Waist-to-height is a simple, accurate tool to predict your heart disease risk

Health Professional

The waist-to-height ratio is used to measure body fat distribution. A higher ratio is related to increased risk of heart disease due to abdominal obesity.

Both waist-to-height ratio and BMI are popular screening tools for health risks connected to obesity. Both methods are quick and cost efficient to use.

Researchers presenting a study with more than 2900 individuals at the 2015 European Congress on Obesity have determined waist-to-height ratio measurements to be more accurate and more efficient for identifying heart disease risk when compared to using BMI alone.

When using BMI measurements, 41% of men and 29% of women in the study were classified as “normal”, but had waist-to-height ratios above normal.
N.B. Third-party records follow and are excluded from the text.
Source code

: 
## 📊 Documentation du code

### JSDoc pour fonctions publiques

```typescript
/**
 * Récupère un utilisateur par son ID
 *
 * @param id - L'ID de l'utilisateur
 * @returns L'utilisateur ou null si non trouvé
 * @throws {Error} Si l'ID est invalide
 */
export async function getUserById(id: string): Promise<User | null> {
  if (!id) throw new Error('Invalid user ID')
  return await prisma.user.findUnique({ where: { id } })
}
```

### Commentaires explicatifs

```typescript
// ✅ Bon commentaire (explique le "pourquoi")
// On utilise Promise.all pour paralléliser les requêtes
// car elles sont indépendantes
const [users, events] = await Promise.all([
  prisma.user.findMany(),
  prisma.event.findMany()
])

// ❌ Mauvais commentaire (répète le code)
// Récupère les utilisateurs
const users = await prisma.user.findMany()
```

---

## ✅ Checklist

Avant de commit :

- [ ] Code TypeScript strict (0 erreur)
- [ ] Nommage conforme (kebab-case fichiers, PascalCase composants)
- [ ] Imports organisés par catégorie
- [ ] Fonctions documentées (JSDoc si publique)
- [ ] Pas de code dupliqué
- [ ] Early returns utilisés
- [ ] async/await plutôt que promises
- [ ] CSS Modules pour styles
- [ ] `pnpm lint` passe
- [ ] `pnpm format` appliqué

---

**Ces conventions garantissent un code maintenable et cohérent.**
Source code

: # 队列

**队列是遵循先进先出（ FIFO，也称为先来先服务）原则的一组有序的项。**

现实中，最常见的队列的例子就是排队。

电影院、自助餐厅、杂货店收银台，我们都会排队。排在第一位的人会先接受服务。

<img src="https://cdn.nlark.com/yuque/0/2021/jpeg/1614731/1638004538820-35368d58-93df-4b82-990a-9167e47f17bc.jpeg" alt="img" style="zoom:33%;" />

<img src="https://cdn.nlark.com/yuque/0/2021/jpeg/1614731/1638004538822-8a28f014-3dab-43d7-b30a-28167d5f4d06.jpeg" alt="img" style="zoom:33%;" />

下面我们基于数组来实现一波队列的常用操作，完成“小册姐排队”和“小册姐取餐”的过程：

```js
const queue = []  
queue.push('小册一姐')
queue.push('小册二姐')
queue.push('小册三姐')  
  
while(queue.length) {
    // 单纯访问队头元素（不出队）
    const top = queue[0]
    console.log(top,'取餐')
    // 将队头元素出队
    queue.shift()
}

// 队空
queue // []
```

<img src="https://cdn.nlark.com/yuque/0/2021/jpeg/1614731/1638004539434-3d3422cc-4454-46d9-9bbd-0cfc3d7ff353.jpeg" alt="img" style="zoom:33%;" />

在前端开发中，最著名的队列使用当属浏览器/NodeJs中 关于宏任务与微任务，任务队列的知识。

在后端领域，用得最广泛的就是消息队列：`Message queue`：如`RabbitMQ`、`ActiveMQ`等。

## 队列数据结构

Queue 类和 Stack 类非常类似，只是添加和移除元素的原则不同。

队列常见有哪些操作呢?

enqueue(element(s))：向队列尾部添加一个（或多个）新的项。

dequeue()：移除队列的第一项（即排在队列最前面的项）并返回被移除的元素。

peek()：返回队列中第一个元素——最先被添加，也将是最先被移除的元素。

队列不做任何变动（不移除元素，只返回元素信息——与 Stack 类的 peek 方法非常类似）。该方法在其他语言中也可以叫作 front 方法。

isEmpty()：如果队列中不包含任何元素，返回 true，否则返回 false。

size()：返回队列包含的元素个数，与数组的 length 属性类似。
Researchers determine this would equal 12% of the population being misclassified as normal if only BMI measurements were utilized to assess risk.

Participants in this study were segmented into four groups.

  1. BMI above 25 and waist-to-height ratio above 0.5
  2. BMI below 25 and waist-to-height ratio above 0.5
  3. BMI above 25 and waist-to-height ratio below 0.5
  4. BMI below 25 and waist-to-height ratio below 0.5

Individuals with low or normal BMI, but with a high waist-to-height ratio (group #2 above) had higher total cholesterol and hemoglobin A1c levels when compared to individuals with a high BMI, but lower waist-to-height ratios (group #3 above).

These findings match what researchers found in a previous 2012 meta-analysis of 300,000 adults showing waist-to-height ratio provided better risk assessment. This lead researchers to conclude waist-to-height ratio is a superior screening tool over BMI.

Average total cholesterol levels were lowest for group #4 above (BMI below 25 and waist-to-height ratio below 0.5) and average total cholesterol was highest in group #1 above (BMI above 25 and waist-to-height ratio above 0.5).

How to calculate your waist-to-height ratio

Please note that waist-to-height ratio is not the same as waist-to-hip ratio. Waist-to-hip ratio is another tool for measuring body fat distribution. The studies we’ve discussed above are in regards to waist-to-height ratio.

To find your ratio, it is important to accurately measure your waist circumference.

  • Take a measuring tape and place it directly on your skin. Do not measure your waist circumference over clothing.
  • Measure your waist horizontally halfway between your lowest rib and the top of your hipbone.
  • When you take the measurement, breathe out normally. Do not “suck it in”.

Obtaining an accurate height is best down at your doctor’s office where they have a wall-mounted measuring board. Measure your height when standing in a straight/erect position without shoes or any head gear. Do not tilt your head up.

Once you have your two measurements, divide waist circumference by height.

Example:

Waist: 36 inches

Height: 65 inches

36 divided by 65 = 0.55

While ideal ratios can vary for men versus women, the study above suggests that the healthiest ratio is less than 0.50 for both men and women.